Entre velos y osamentas
Por: Mateo Sebastián Silva Buestán
Lcdo. en Educación y Director Colección Taller Literario, Cuenca (Ecuador)
La madura madre superiora, con su hábito, habitual arrogancia y despotismo, rezaba arrodillada, prepotente, en la capilla, ahí, como siempre, en la primera banca, en la diestra de la larga madera. Con la zurda apretujaba su denario y acariciaba su rosario contra su pecho alto y vientre bajo, mientras que con la mano libre se hacía más cruces que si llevara al mismísimo diablo en la espalda. Aquella noche de oración era especial, pues en el altar, bajo el sagrario, reposaba una vitrina que contenía las reliquias de San Santísimo Pío LXIX. Los restos, de más de cien años de antigüedad, casi momificados, constaban de un brazo y un prepucio.

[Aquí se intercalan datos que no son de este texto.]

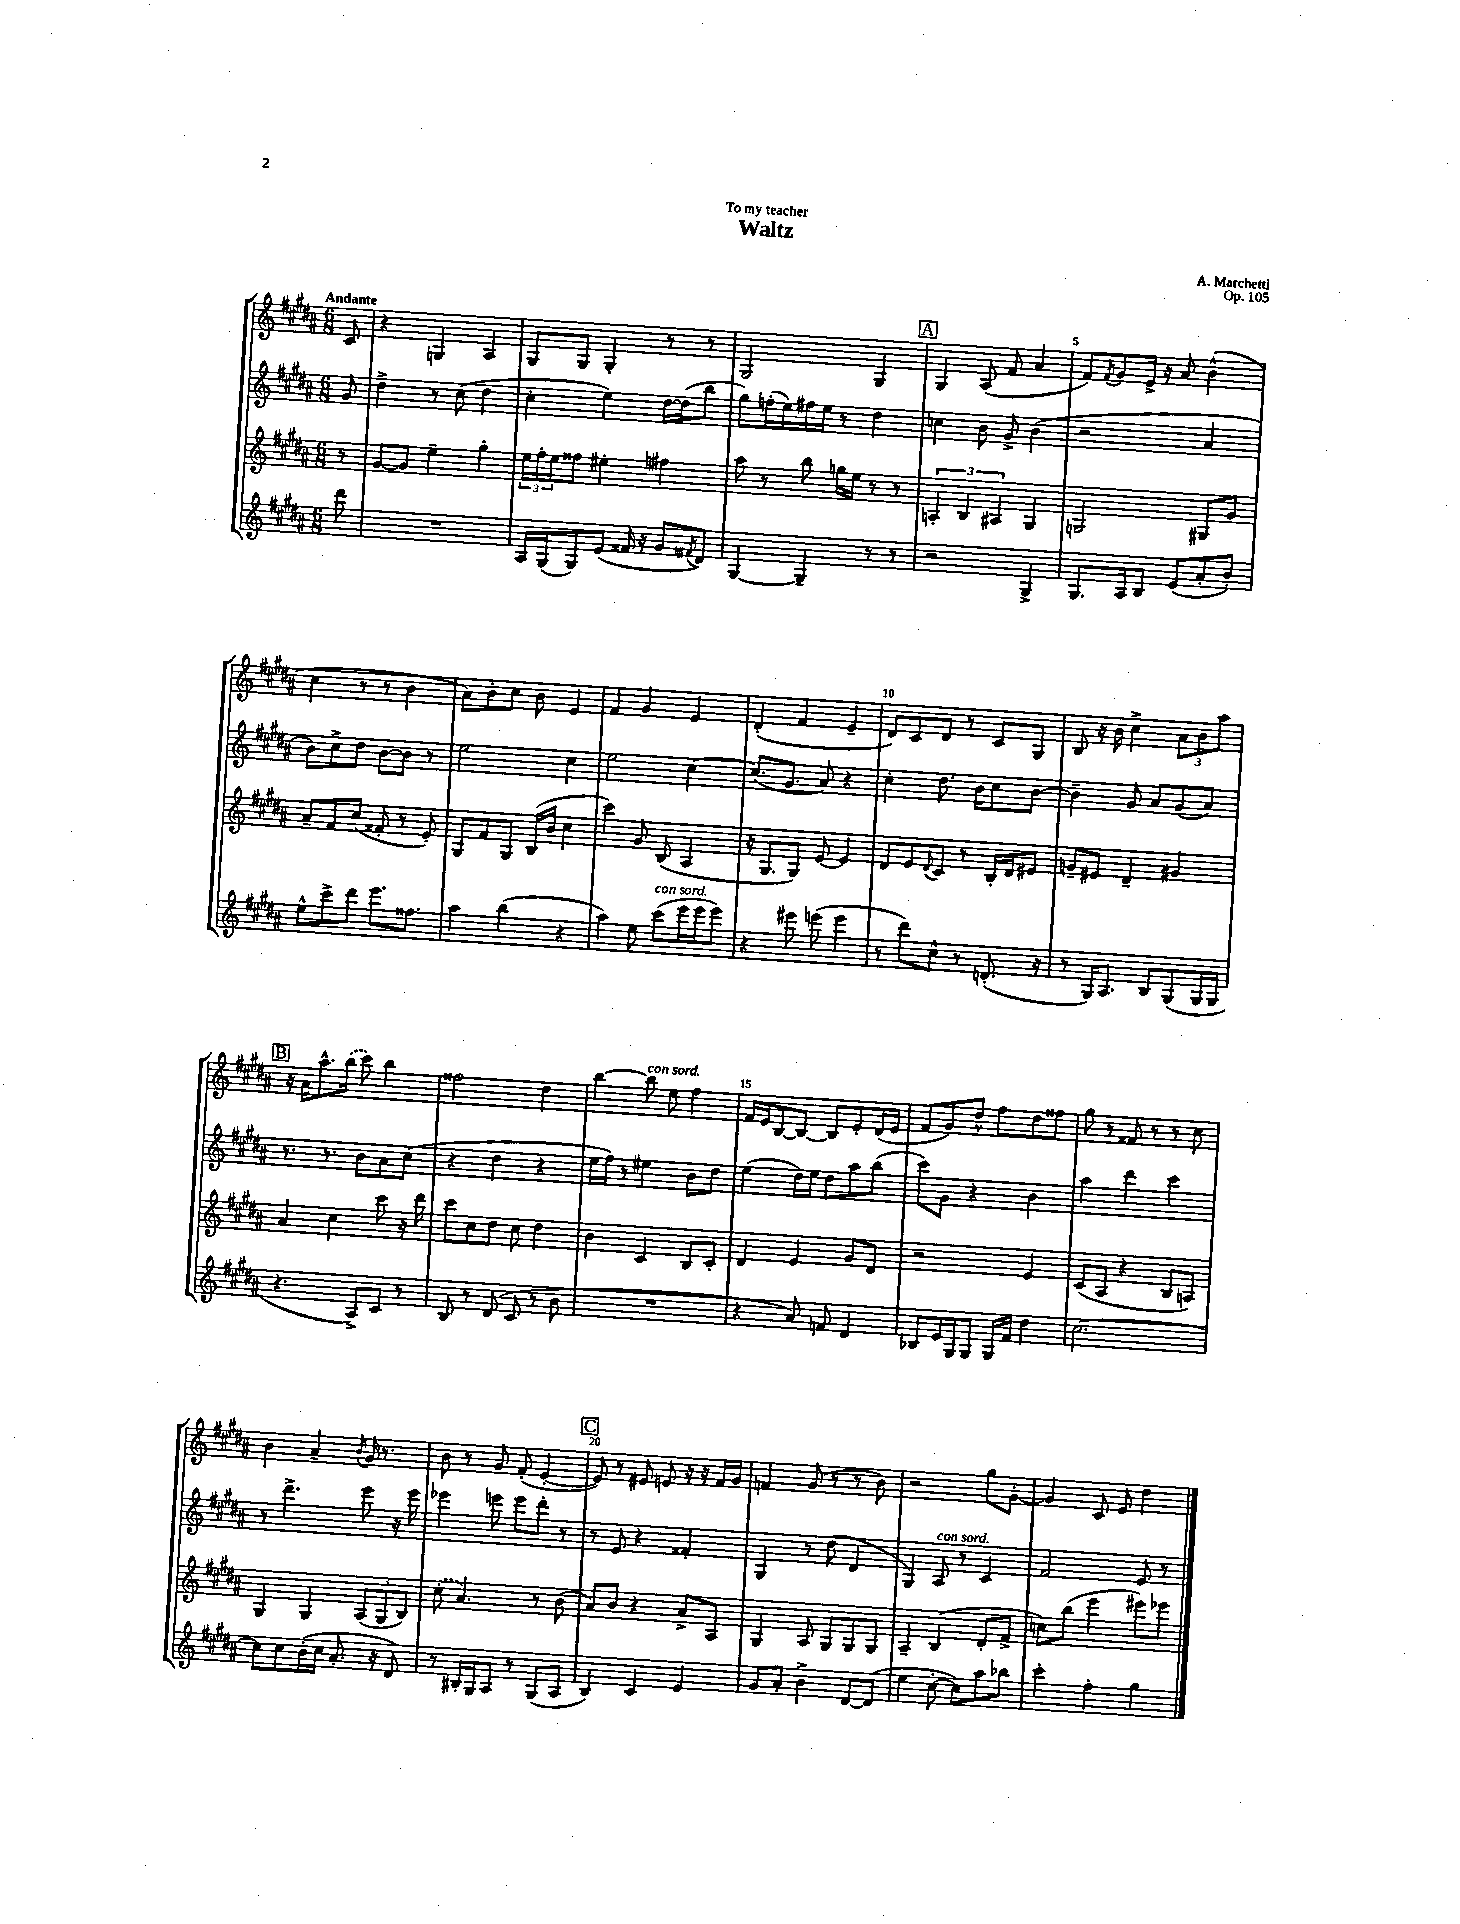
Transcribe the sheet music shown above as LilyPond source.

\header { title = "Waltz" composer = "A. Marchetti" dedication = "To my teacher" opus = "Op. 105" }
<<
\new StaffGroup <<
\new Staff = "s0" {
    \clef treble \key b \major \numericTimeSignature \time 6/8 \partial 8 \tempo "Andante"
    cis'8 |
    r4 g4 ais4 |
    gis8 gis8 gis4-. r8 r8 |
    gis2 gis4 |
    \mark \markup { \box "A" } gis4 ais8( fis'8 ais'4 |
    fis'8) \acciaccatura { fis'8 } gis'8 e'16-> r16 ais'8 b'4-^( |
    cis''4 r8 r8 b'4 |
    ais'8) b'8-. cis''8 b'8 e'4 |
    fis'4 gis'4 e'4 |
    dis'4-.( fis'4 e'4-- |
    dis'8) cis'8 dis'8 r8 cis'8 gis8 |
    b8 r16 b'16 cis''4-> \tuplet 3/2 { ais'8 b'8 ais''8 } |
    \mark \markup { \box "B" } r16 ais'16 ais''8.-^ \once \slurDashed b''16( cis'''8) b''4 |
    fisis''2 dis''4 |
    b''4~ b''8^\markup { \italic "con sord." } e''8 fis''4 |
    fis'16 e'16 b8~ b8~ b8 e'8-. dis'16( e'16 |
    fis'8 gis'8) dis''8-^ fis''8 dis''8 fisis''8 |
    gis''8 r8 fisis'8 r8 r8 cis''8 |
    b'4 ais'4-- \acciaccatura { b'8 } gis'16 r8. |
    b'8 r8 gis'8 fis'8-.( e'4~-. |
    \mark \markup { \box "C" } e'8) r8 eis'8 e'8 r16 r16 fis'16 gis'16 |
    f'4 gis'8( r8 r8 b'8) |
    r2 gis''8 gis'8~-. |
    gis'4 cis'8 e'8 dis''4 \bar "|." |
}
\new Staff = "s1" {
    \clef treble \key b \major \numericTimeSignature \time 6/8 \partial 8
    gis'8 |
    dis''4-> r8 cis''8( dis''4 |
    cis''4-. e''4) dis''16~ dis''16( b''8 |
    gis''8) f''16-.( e''16) fis''16 e''16 r8 dis''4 |
    \mark \markup { \box "A" } c''4 b'8 gis'8-> b'4( |
    r2 ais'4 |
    b'8) cis''8-> dis''8 b'8~ b'8 r8 |
    e''2 cis''4 |
    e''2 cis''4~ |
    cis''8.( gis'8. ais'8) r4 |
    cis''4-. dis''8. b'16 cis''8 b'8~ |
    b'4-- gis'8 ais'8 gis'8( ais'8) |
    \mark \markup { \box "B" } r8. r8. b'8 ais'8 cis''8( |
    r4 dis''4 r4 |
    e''16 fis''16) r8 eis''4 b'8 dis''8 |
    e''4( dis''16) e''16 dis''8 ais''8 b''8( |
    cis'''8) gis'8 r4 b'4 |
    ais''4 dis'''4 cis'''4 |
    r8 dis'''4.-> e'''8 r16 e'''16 |
    ees'''4 e'''8 e'''8 dis'''8-. r8 |
    \mark \markup { \box "C" } r8 e'8 r4 fisis'4-. |
    gis4 r8 dis''8( dis'4 |
    gis4) ais8^\markup { \italic "con sord." } r8 cis'4 |
    fis'2 e'8 r8 \bar "|." |
}
\new Staff = "s2" {
    \clef treble \key b \major \numericTimeSignature \time 6/8 \partial 8
    r8 |
    gis'8~ gis'8 e''4-- gis''4-. |
    \tuplet 3/2 { e''16 fis''16-. e''16 } fisis''8 eis''4-. fis''4 |
    ais''8 r8 b''8 g''16 e''16 r8 r8 |
    \mark \markup { \box "A" } \tuplet 3/2 { a4-. b4 ais4 } gis4 |
    g2 gis8 gis'8 |
    ais'8-- fis'8 cis''8( fisis'8-. r8 e'8-.) |
    gis8 fis'8 gis8 b16( b'16 cis''4 |
    cis'''4) gis'8 b8( ais4 |
    r16 gis8. gis8) e'8~ e'4 |
    dis'8 e'8 \appoggiatura { dis'8 } cis'8 r8 b16-. dis'16 eis'8 |
    g'8-- eis'8 dis'4-- gis'4 |
    \mark \markup { \box "B" } ais'4 cis''4 cis'''8 r16 dis'''16 |
    cis'''8 cis''8 dis''8 cis''8 dis''4 |
    b'4 cis'4 b8 cis'8-. |
    dis'4 e'4 gis'8 dis'8 |
    r2 e'4 |
    cis'8( ais8 r4 b8 a8) |
    gis4 gis4 \tuplet 3/2 { ais8( gis8 b8) } |
    \once \slurDashed cis''8-.( ais'4.) r8 b'8( |
    \mark \markup { \box "C" } ais'8) b'8 r4 ais'8-> ais8 |
    gis4 ais8 gis8 gis8 gis8 |
    ais4-- b4( dis'8-. fis'8-> |
    c''8) b''8( e'''4 eis'''8) ees'''8 \bar "|." |
}
\new Staff = "s3" {
    \clef treble \key b \major \numericTimeSignature \time 6/8 \partial 8
    dis'''8 |
    R2. |
    ais16 gis16( gis8) e'8( fisis'16 r16 gis'8 \acciaccatura { fis'8 } dis'8) |
    gis4~ gis4-- r8 r8 |
    \mark \markup { \box "A" } r2 gis4-> |
    gis8. ais16 b8 e'8( ais'8-. b'8-.) |
    e''8-^ cis'''8-> dis'''8 e'''8. fisis''8. |
    ais''4 b''4( r4 |
    ais''4) e''8 cis'''8^\markup { \italic "con sord." }( e'''16 e'''16 e'''8) |
    r4 eis'''8 e'''8( e'''4 |
    r8 dis'''8) cis''8-^ r8 d'8.-.( r16 |
    r8 gis16) ais8. b8 gis8( gis16 gis16 |
    \mark \markup { \box "B" } r4. ais8->) cis'8 r8 |
    b8 r8 dis'8( cis'8 r8 b'8 |
    R2. |
    r4 ais'8) f'8 dis'4 |
    bes8 e'16 gis16 gis8 gis16 fis'16 dis''4 |
    cis''2.~ |
    cis''8 cis''8 b'16-.( cis''16 ais'8.-. r16 dis'8) |
    r8 bis16-. gis16 ais8 r8 gis8( ais8 |
    \mark \markup { \box "C" } b4) cis'4 e'4 |
    gis'8 ais'8-. b'4-> dis'8~ dis'8( |
    e''4 cis''8~-. cis''8) ais''8 bes''8 |
    cis'''4-. fis''4-. gis''4 \bar "|." |
}
>>
>>
\layout { \context { \Score \override BarNumber.break-visibility = ##(#f #t #t) barNumberVisibility = #(every-nth-bar-number-visible 5) } }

Antes de finalizar sus rezos e irse a dormir, la madura madre superiora musitó una plegaria en su honor, se santiguó otras setenta veces siete y se encaminó rumbo a sus nada humildes aposentos.
A mitad de la noche – ¡vaya Dios a saber cómo! – las reliquias ya referidas llegaron a la cama de la monja, quien desnuda, entre sábanas, dormía plácidamente. Los restos, huesos inquietos y traviesos, se deslizaron hasta la intimidad de la mujer de votos, su sexo estaba cubierto, además de la blanquecina seda, por su velo; sí, el mismo paño que en las mañanas protegía que sus canas no revoloteen en los aires. El sueño de la madura madre superiora siempre era trágicamente perturbado por el mínimo movimiento o ruido razón por la que despertó cuando vio a aquella huesuda mano tocar, rozar, palpar, gozar, penetrar en su interior. Fue una velada magnífica, tanto para ella, como para lo que quedaba del santo.
Por la mañana, las reliquias aparecían mágicamente en su lugar, lo mismo que el velo de la religiosa, como si nada hubiera ocurrido; no obstante, el rumor de que la madura madre superiora padecía, a altas horas de la madrugada, de extrañas lamentaciones, bizarros gimoteos y dolorosas contorsiones no se hizo esperar. Desde que el resto de novicias supusieron, sin falta de argumento, que su líder estaba pasando por una dura prueba, colgaron estampitas de San Santísimo Pío LXIX, patrono de las vírgenes de velo que consagraron su vida a la suntuosa castidad.